O corpo do poeta ficou em câmara ardente na Sociedade Portuguesa de Autores e, durante toda a noite, uma fila ininterrupta de pessoas desfilou junto à urna, sobre a qual, de acordo com a sua vontade, fora estendida a bandeira do Partido – a bandeira comunista, que ele cantara em versos carregados de futuro por ocasião do ataque terrorista ao Centro de Trabalho do PCP em Braga. Também durante toda a noite, o poeta, o camarada, o amigo, teve guarda de honra permanente, através de turnos sucessivos de pessoas das mais diversas origens sociais e provenientes de todo o País – intelectuais, empregados, camponeses, operários, homens, mulheres, jovens, em muitos casos vindos directamente do trabalho e que, com os seus fatos de ganga e de punhos erguidos, cumpriam, talvez sem o saberem, um desejo tantas vezes expresso, com um brilho nos olhos..., pelo Zé Carlos. Talvez sem o saberem... ou sabendo-o, porque se tratava do Zé Carlos, do Ary, do Ary dos Santos, do camarada, do amigo, do poeta, do companheiro inesquecível de inesquecíveis jornadas de luta nas quais, com a sua presença física ou fazendo-se representar pelos seus poemas, participava intensa e activamente.

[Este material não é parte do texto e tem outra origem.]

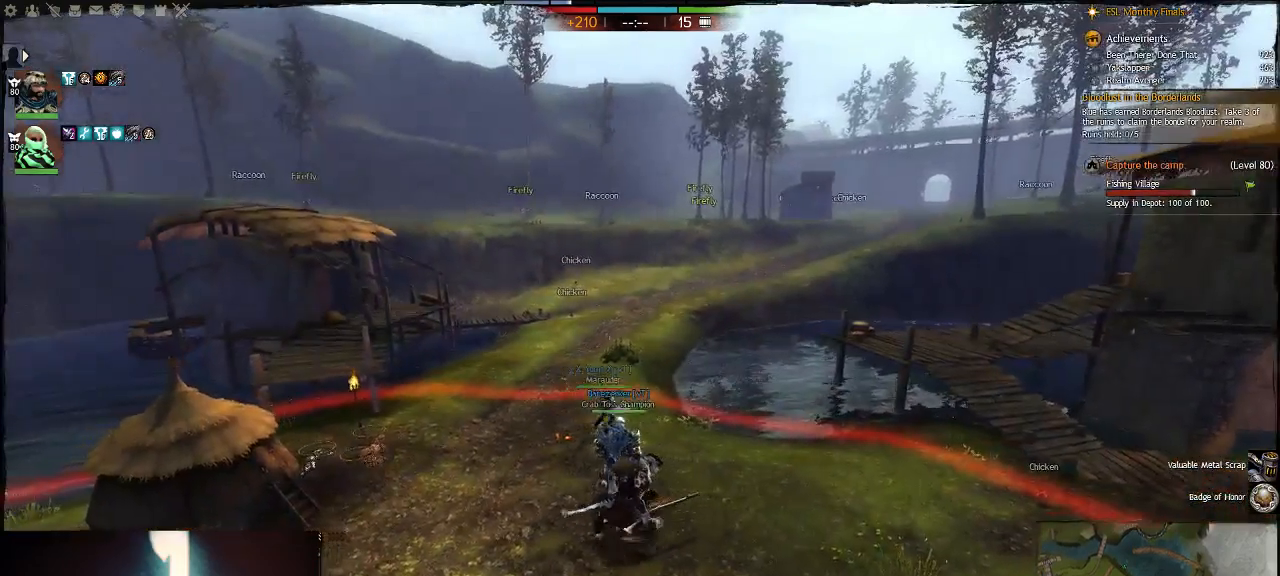
{"keys": ["a"], "events": [[167, "space", "down"], [167, "v", "down"], [500, "space", "up"], [500, "v", "up"]]}
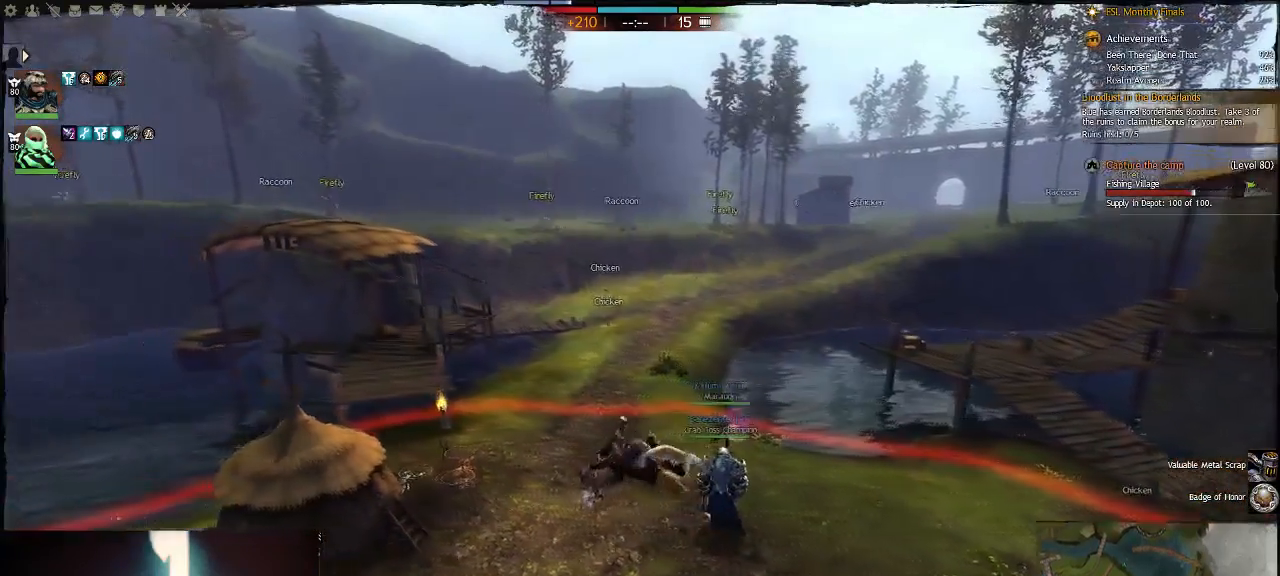
{"keys": [], "events": [[200, "a", "up"]]}
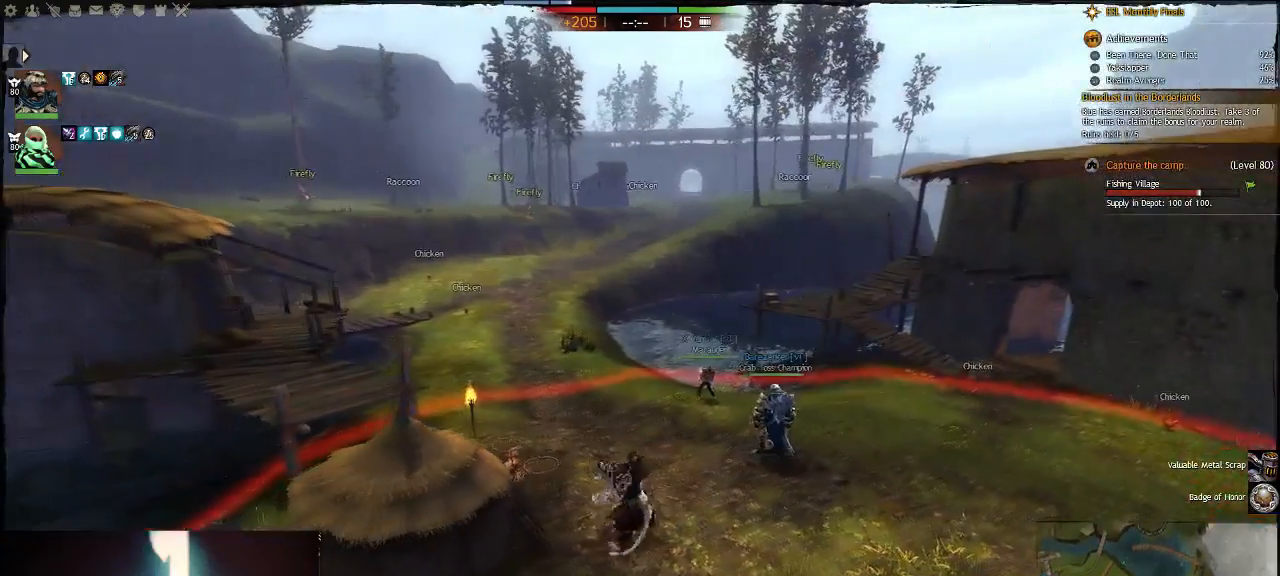
{"keys": ["w"], "events": [[67, "w", "down"]]}
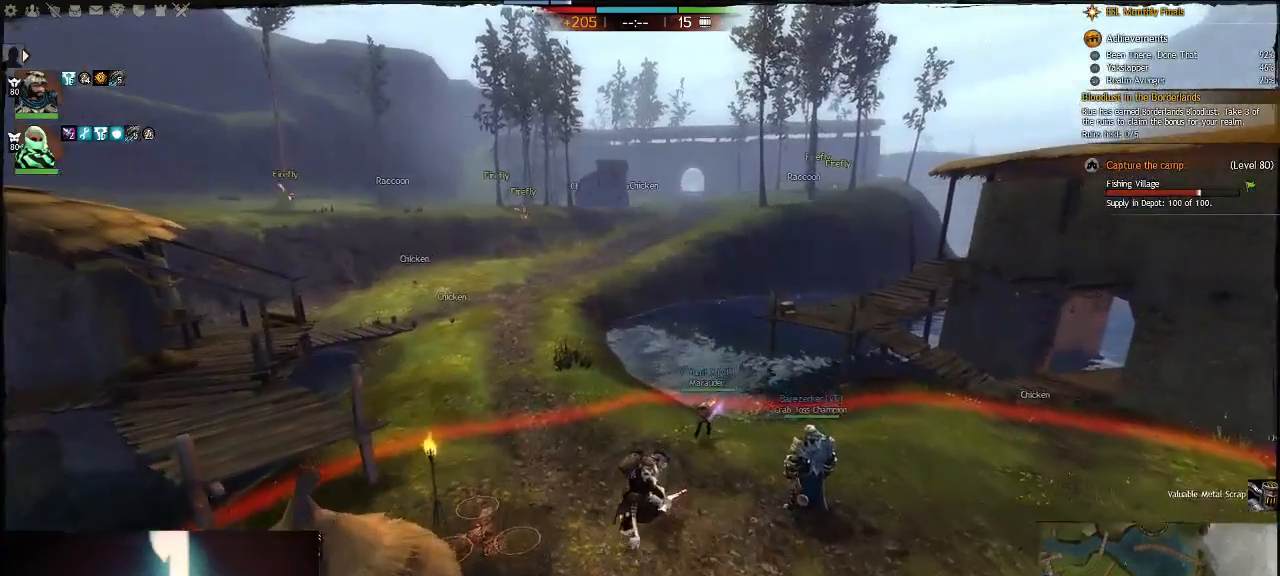
{"keys": [], "events": [[117, "w", "up"]]}
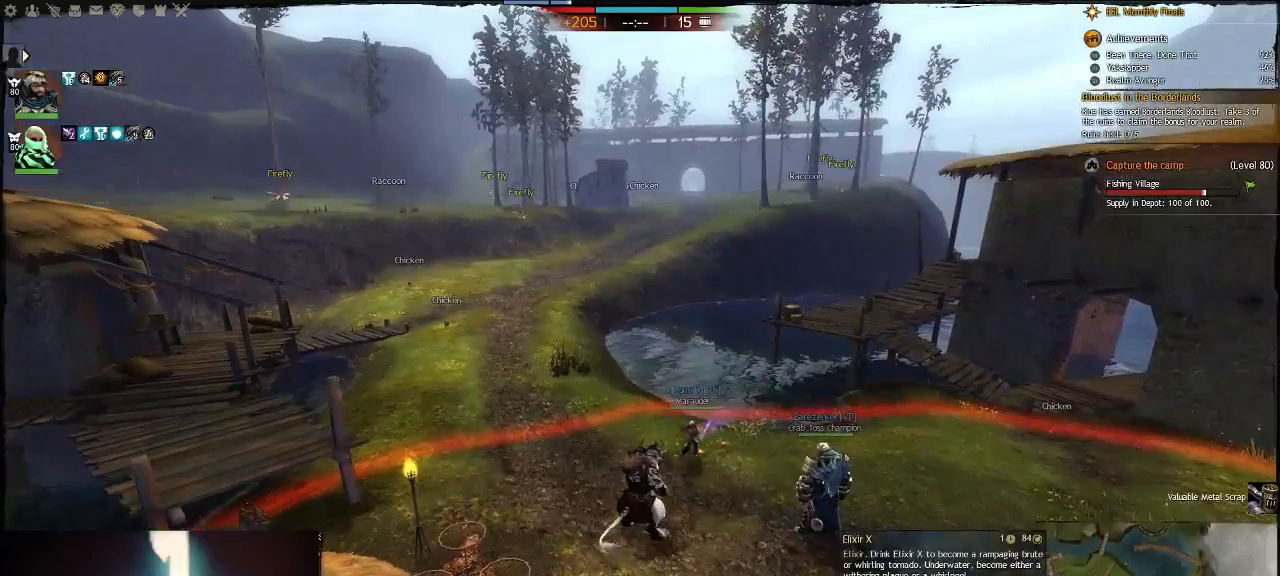
{"keys": ["w"], "events": [[283, "w", "down"]]}
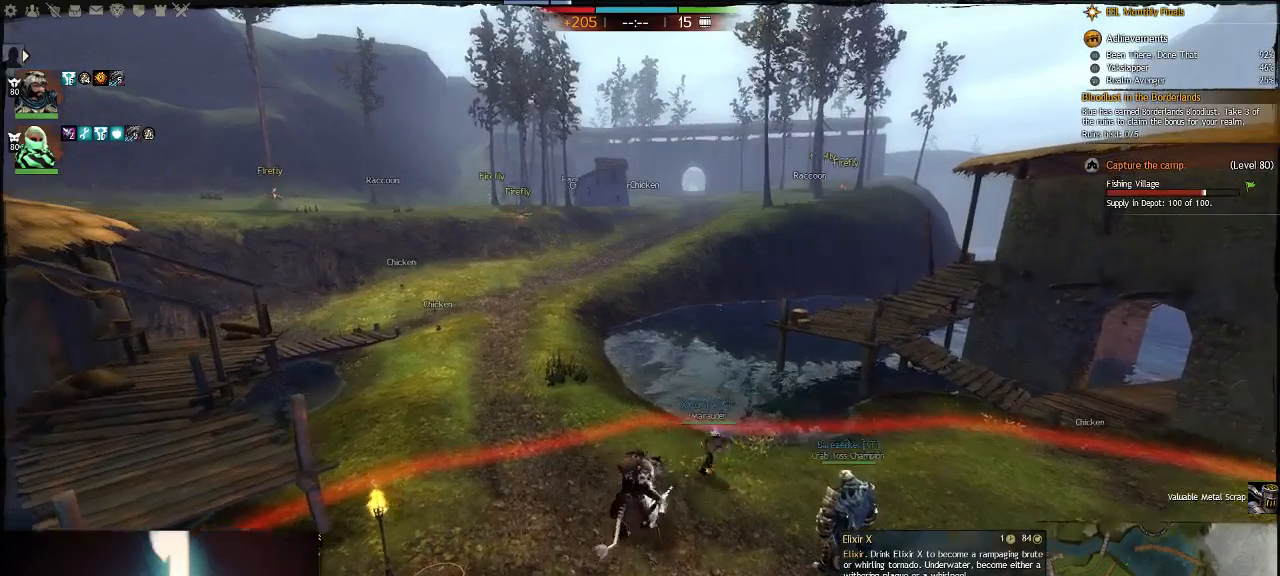
{"keys": ["d"], "events": [[83, "w", "up"], [483, "d", "down"]]}
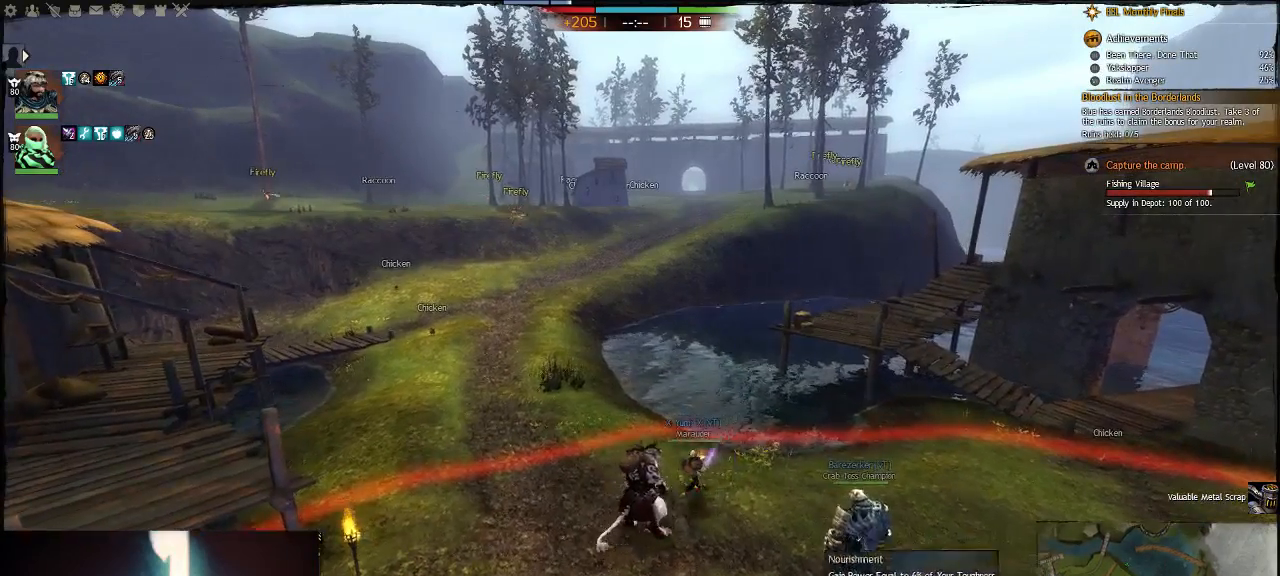
{"keys": ["d"], "events": []}
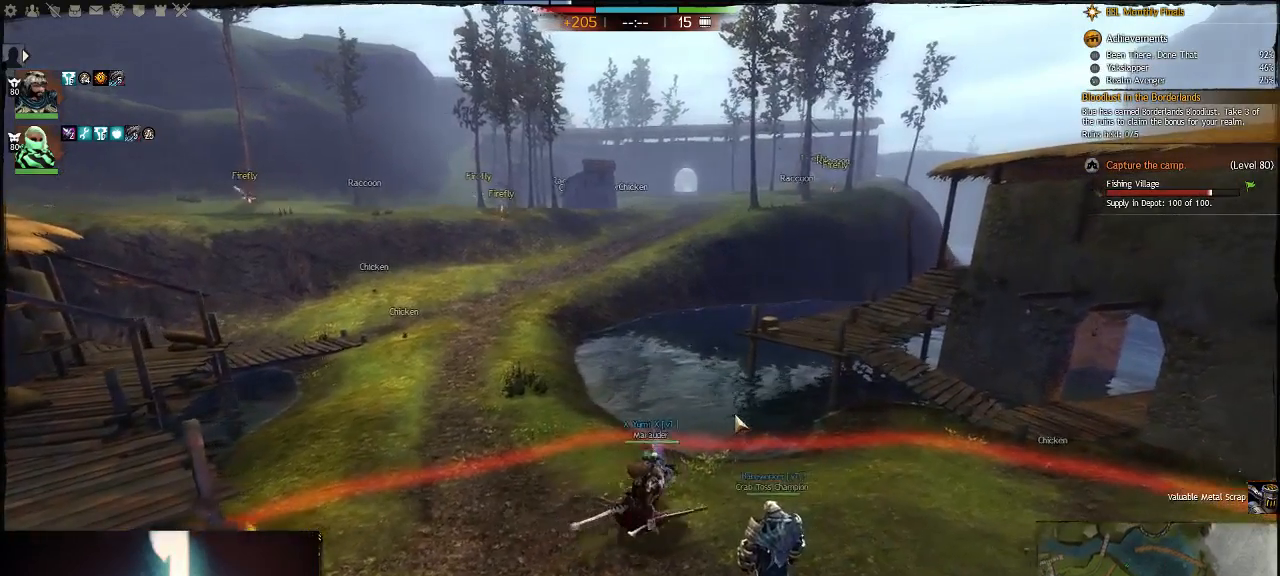
{"keys": ["d"], "events": []}
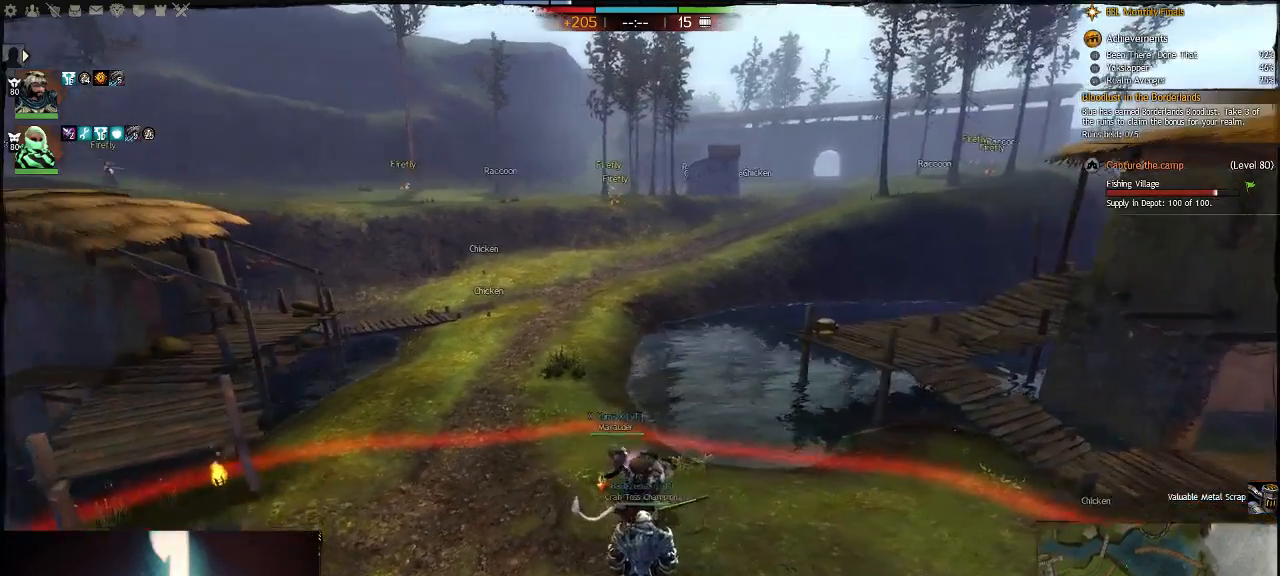
{"keys": ["3", "a"], "events": [[317, "a", "down"], [317, "d", "up"], [483, "3", "down"]]}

E o cortejo de muitos milhares de pessoas que, caminhando a pé, acompanhou o corpo do poeta até ao cemitério do Alto de S. João, foi como que uma manifestação de massas igual a muitas outras em que o Zé Carlos havia participado, um mar de gente que se despedia de um companheiro que tombara e que, nessa despedida, assumia o compromisso de continuar a luta.

E a luta continuou nos vinte anos que nos separam desse dia. Com as armas que temos na mão prosseguimos o combate procurando impedir que os ventos do passado cerrassem as portas que Abril abriu. Por erros nossos ou por força da força superior dos nossos adversários, sofremos derrotas, por vezes pesadas. Mas continuámos a lutar. Por erros nossos ou por força da força superior dos nossos adversários, muitas vezes fomos forçados a recuar. Mas não baixámos os braços. E é essa a nossa vitória: a determinação de lutar, lutar sempre, com a consciência da dimensão das dificuldades que se colocam a quem definiu como objectivo maior a substituição desta sociedade velha, baseada na injustiça, na desigualdade, na exploração, na opressão, por uma sociedade nova, justa, livre, solidária, fraterna.

Nesses vinte anos de luta, o Poeta da Revolução de Abril foi nosso companheiro em todos os momentos. E assim continuará a ser: com o Zé Carlos a dizer-nos que «isto vai, meus amigos», e nós a sabermos que, de facto, «isto vai» – mesmo que não vá como e quando queremos – numa concordância absoluta que resulta da simples razão de um poeta militante ter sabido, cantando a sua cidade e o seu país, traduzir na sua obra, de forma transparente, com um talento singular, com a força dos seus ideais e das suas convicções, os anseios mais profundos do seu povo.